If they felt they could have sexual interactions with their partner, they often would, but instead, these clients are trying to balance being genuine about their desires and not upsetting their partners. Talking about sex within the marriage might be triggering, so they don't anymore.
Do you see a trend here? I do -- and it's not that "men don't like women who pursue them" or that "women don't want to have sex most of the time" or any gendered crap like that. No, it's that people in these marriages don't know how to communicate with each other about sex (or, often, anything else) in a way that's healthy, non-accusatory/defensive, and open to compromise. Marriages, and other committed relationships, are about nonviolent communication, coming from a place of compassion, giving each other space for emotions, and actively listening.

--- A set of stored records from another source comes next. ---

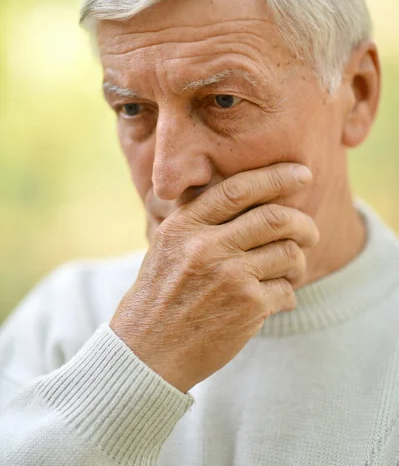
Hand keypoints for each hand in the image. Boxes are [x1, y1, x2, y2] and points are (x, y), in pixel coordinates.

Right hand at [110, 163, 318, 392]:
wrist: (147, 351)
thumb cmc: (160, 295)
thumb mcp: (167, 245)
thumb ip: (200, 219)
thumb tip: (248, 193)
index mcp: (186, 225)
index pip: (239, 188)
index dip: (277, 176)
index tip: (302, 174)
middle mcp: (208, 246)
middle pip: (276, 218)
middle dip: (303, 223)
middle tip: (311, 232)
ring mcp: (230, 277)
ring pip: (289, 253)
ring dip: (299, 262)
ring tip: (291, 270)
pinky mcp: (248, 308)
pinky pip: (287, 290)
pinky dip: (288, 293)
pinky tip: (274, 299)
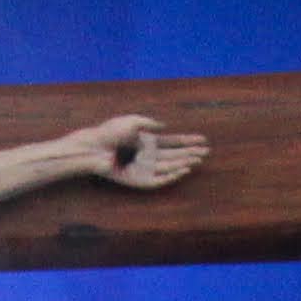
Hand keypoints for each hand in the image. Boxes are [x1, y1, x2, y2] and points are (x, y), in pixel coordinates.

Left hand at [88, 116, 207, 191]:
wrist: (94, 147)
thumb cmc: (109, 132)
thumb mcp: (131, 121)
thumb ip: (148, 123)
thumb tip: (164, 126)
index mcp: (147, 141)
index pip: (172, 142)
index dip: (187, 141)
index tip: (201, 139)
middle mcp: (148, 156)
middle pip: (174, 155)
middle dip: (190, 153)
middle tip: (206, 152)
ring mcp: (144, 168)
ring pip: (169, 167)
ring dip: (184, 163)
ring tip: (198, 159)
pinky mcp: (138, 180)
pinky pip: (158, 180)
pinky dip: (171, 176)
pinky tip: (183, 170)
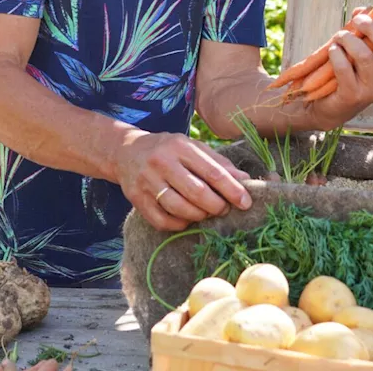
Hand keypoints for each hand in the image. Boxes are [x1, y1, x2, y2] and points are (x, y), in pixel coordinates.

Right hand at [115, 130, 252, 231]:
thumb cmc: (168, 149)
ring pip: (179, 208)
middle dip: (217, 206)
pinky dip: (179, 224)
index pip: (212, 172)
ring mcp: (147, 181)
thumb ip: (218, 163)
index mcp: (180, 146)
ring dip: (199, 216)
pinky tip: (186, 219)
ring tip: (206, 213)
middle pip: (197, 192)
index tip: (246, 203)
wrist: (126, 151)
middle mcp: (162, 162)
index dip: (232, 190)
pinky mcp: (136, 199)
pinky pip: (162, 220)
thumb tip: (245, 179)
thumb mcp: (193, 147)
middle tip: (224, 209)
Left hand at [311, 7, 372, 125]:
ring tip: (340, 36)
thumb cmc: (350, 71)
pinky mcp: (352, 95)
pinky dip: (336, 53)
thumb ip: (366, 29)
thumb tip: (363, 10)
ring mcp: (372, 90)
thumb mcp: (364, 48)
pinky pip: (344, 67)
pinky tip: (333, 50)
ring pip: (364, 55)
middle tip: (359, 20)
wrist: (330, 106)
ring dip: (349, 39)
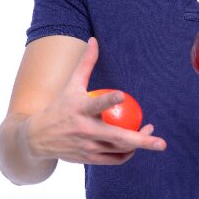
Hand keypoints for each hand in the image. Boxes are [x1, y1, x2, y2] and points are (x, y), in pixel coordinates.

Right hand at [25, 37, 166, 164]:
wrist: (37, 138)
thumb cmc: (60, 106)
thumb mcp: (71, 85)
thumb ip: (86, 64)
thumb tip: (94, 40)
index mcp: (79, 109)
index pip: (95, 104)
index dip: (108, 100)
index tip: (121, 95)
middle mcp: (84, 130)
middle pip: (117, 136)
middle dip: (141, 141)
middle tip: (161, 142)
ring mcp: (88, 147)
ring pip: (120, 149)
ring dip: (139, 144)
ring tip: (150, 133)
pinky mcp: (89, 159)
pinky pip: (114, 159)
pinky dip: (127, 153)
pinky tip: (135, 145)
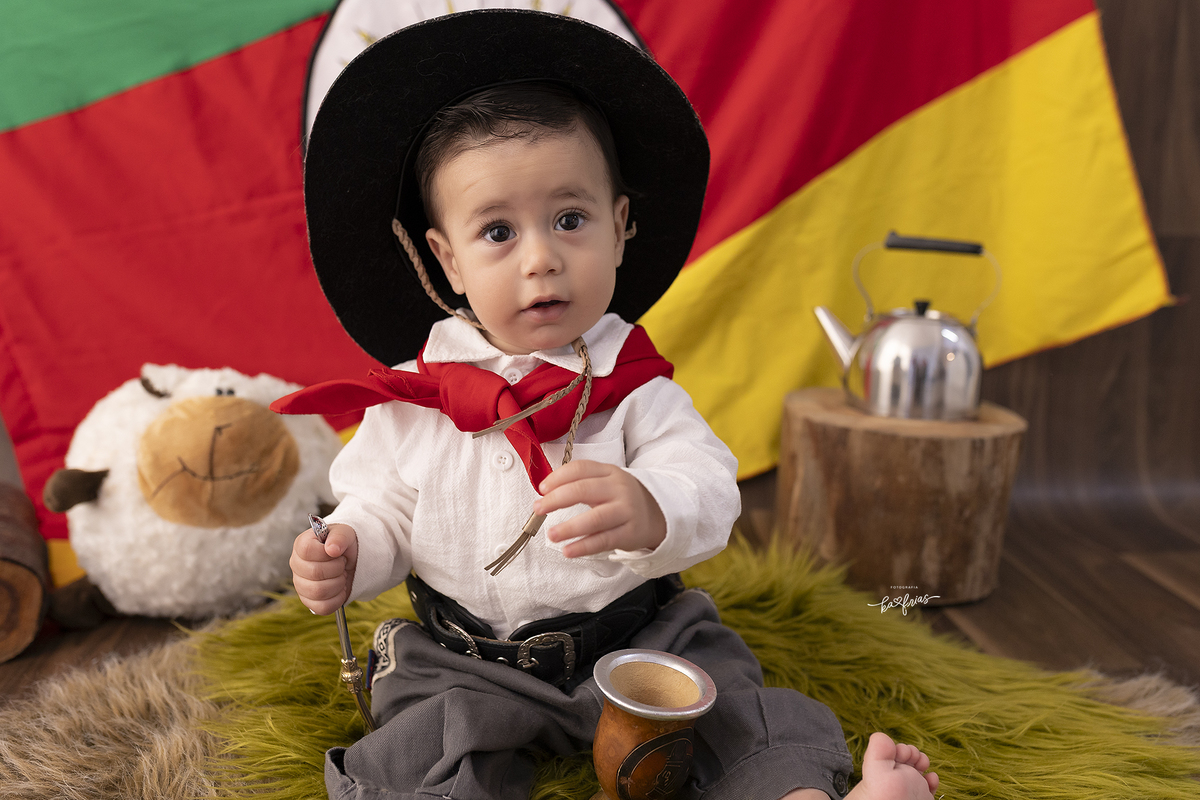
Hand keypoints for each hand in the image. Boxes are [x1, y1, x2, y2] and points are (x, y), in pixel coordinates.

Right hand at [290, 522, 357, 614]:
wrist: (350, 560)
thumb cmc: (343, 544)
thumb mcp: (345, 533)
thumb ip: (339, 537)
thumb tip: (332, 549)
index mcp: (302, 545)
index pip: (307, 550)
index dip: (326, 553)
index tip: (336, 552)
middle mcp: (296, 565)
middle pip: (315, 573)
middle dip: (337, 568)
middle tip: (342, 563)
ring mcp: (300, 585)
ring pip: (318, 592)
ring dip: (338, 583)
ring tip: (340, 575)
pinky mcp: (309, 601)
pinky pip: (322, 607)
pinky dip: (337, 598)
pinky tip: (340, 588)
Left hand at [535, 460, 665, 557]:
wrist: (656, 514)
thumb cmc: (621, 498)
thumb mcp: (606, 482)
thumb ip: (580, 483)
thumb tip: (546, 493)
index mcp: (609, 472)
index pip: (580, 469)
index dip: (558, 477)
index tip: (542, 489)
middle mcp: (619, 489)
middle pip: (583, 490)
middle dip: (556, 499)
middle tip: (538, 509)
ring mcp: (625, 511)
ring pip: (594, 518)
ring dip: (569, 528)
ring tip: (551, 534)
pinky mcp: (629, 533)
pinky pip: (603, 540)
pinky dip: (583, 547)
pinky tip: (568, 551)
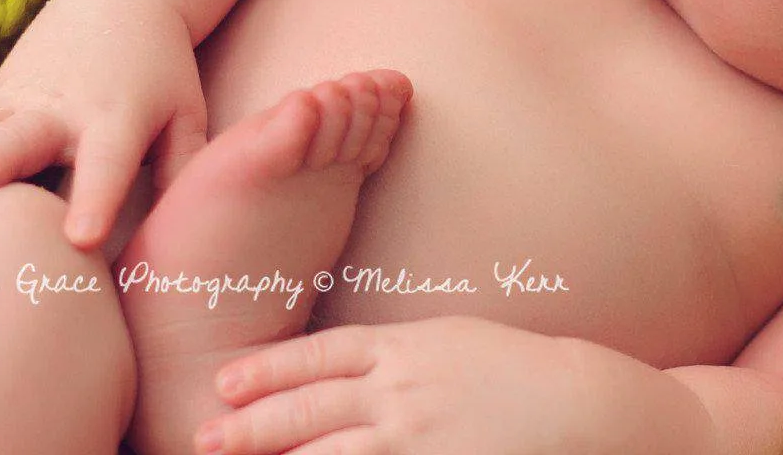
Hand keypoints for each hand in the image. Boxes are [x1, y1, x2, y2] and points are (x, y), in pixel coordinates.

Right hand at [0, 0, 208, 250]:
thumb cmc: (162, 71)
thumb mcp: (186, 113)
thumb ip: (183, 168)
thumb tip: (186, 232)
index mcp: (118, 117)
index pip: (105, 164)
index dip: (93, 198)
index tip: (79, 238)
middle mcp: (62, 108)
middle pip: (15, 143)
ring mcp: (21, 98)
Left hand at [197, 316, 598, 454]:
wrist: (578, 403)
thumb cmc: (518, 369)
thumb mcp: (452, 339)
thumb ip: (398, 353)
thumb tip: (349, 367)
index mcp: (406, 346)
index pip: (322, 355)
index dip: (269, 370)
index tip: (226, 383)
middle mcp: (402, 390)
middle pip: (311, 406)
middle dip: (253, 423)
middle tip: (204, 435)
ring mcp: (415, 437)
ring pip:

So here's a snippet of my advice, not on getting married but making a marriage work, whether in or out of the bedroom:
I know it's trite, and I know it's often blown off in favor of "tricks you can do to blow him away/keep her interested," but the secret really is communication.
Boring, right? But seriously, buy a book on that rather than on how you can sculpt yourself into a person you aren't in order to fool someone into marrying you. You'll save yourself a lot of grief... and, maybe, a lot of money on attorneys.